The New Zealand plan to tackle climate change demonstrates the limits of the government’s colonial imagination. Our government can’t comprehend that there may be ways of being that don’t preserve the status quo but move beyond the Western, imperialist, and capitalistic forces that have shaped it.

So what are Māori imagining for New Zealand, or, as we call it, Aotearoa? The Independent Working Group on Constitutional Transformation, under the guidance of Moana Jackson and Margaret Mutu, traveled the country to hear from Māori. In 2015, they produced Matike Mai, a report that proposes, among other constitutional structures, one made of three governance spheres: a sphere for the Crown to govern, a sphere for Māori to govern, and one in which Māori and the Crown come together to share governance on matters relevant to both realms. Already, Māori nations are operating their own health and education programs and taking the reins on government-owned conservation land. The leap yet to be made is the redistribution of power to Māori so that, beyond merely taking care of parks, we can start to address climate change in public transport and urban design, and even take on the biggest beast of them all — designing economies and ways of caring for each other beyond capitalism.

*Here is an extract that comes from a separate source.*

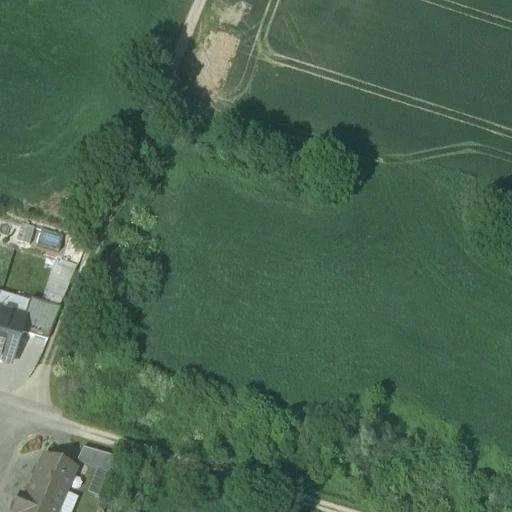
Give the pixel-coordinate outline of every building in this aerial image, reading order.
[(51,310),(28,302),(23,318),(24,318),(19,334),(42,341),(51,310)] [(23,318),(0,310),(0,361),(10,364),(19,334),(24,318),(23,318)] [(86,452),(81,467),(109,473),(112,458),(86,452)] [(56,511),(73,474),(42,461),(24,502),(24,503),(45,511),(56,511)] [(45,511),(24,503),(24,502),(19,500),(13,511),(45,511)]
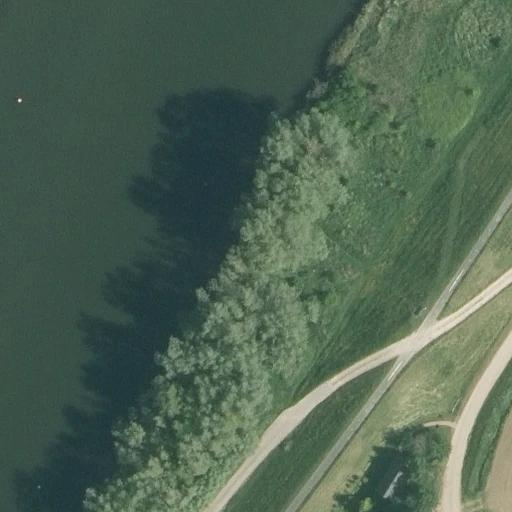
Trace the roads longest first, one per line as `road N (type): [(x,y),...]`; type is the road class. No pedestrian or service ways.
road 1 (track): [(416,342),(306,400),(212,511)]
road 2 (unclassified): [(451,511),(462,427),(511,344)]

A common solution for many countries, carbon markets have in some cases incentivized the abuse of indigenous people. (Under the Clean Development Mechanism established by the Kyoto Protocol, for example, projects that have displaced indigenous communities or superseded their governance — the Alto Maipo hydroelectric project in Chile, the Kachung afforestation project in Uganda — have profited by selling carbon credits.) Instead, we ask for economies that expand the bounds of community, much like the interlinked ecosystems around us. Most concretely, we need to redistribute resources to seed local economies of mutual aid. We should recognize teachers, firefighters, nurses, small-scale gardeners, and cooks as climate workers who will nourish and care for us through these increasingly challenging times.

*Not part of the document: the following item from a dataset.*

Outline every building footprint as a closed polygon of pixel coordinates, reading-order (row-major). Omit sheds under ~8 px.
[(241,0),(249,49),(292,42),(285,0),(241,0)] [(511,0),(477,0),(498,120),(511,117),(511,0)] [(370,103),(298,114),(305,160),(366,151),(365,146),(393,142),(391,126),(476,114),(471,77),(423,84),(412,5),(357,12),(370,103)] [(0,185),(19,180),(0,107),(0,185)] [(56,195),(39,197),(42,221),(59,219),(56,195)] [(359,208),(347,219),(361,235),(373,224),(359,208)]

Urgency is often invoked in climate movements as a justification to remain within the contours of the status quo. Designing solutions that are led by those most impacted by climate change, like remodeling governance to entrench indigenous decision-making and expertise, are dismissed as being too complicated to throw political weight behind; it’s easier to compromise with the corporations, which, though most responsible for contributing to climate change, can’t risk their quarterly profits. Either way, compromise comes with a cost, and climate movements must no longer sacrifice frontline communities for greenwashed gains.

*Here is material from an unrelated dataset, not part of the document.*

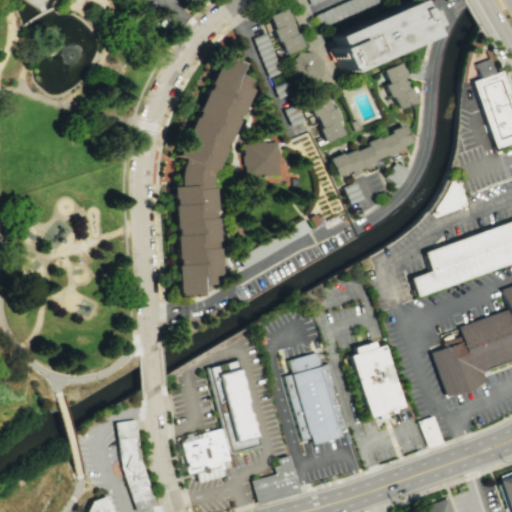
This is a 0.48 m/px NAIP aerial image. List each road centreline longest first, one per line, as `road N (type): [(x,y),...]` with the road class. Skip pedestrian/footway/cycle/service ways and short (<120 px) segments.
road 1 (residential): [(248,0),(204,34),(146,125),(139,180),(149,344)]
road 2 (secondary): [(304,511),(465,457)]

In August, areas of Aotearoa have been drowned in record-breaking rain, displacing some 1,200 people. As summer nears, I think of my home region, Hawke’s Bay, as we anticipate the heartbreaking droughts and wildfires that have become a common occurrence in recent years. Climate action should have begun before I was even born, and now each second is charged with the need to act quickly and on a large scale. Even if we have to start small, on the streets we live on, we can grow our movement by acting in solidarity with frontline communities, demanding justice for the harms of empire, and moving beyond colonially determined false solutions.

India Logan-Riley, from Ngāti Kahungunu ki Ngāti Hawea, Rongomwaiwahine and Rangitāne, is the climate justice organiser at ActionStation.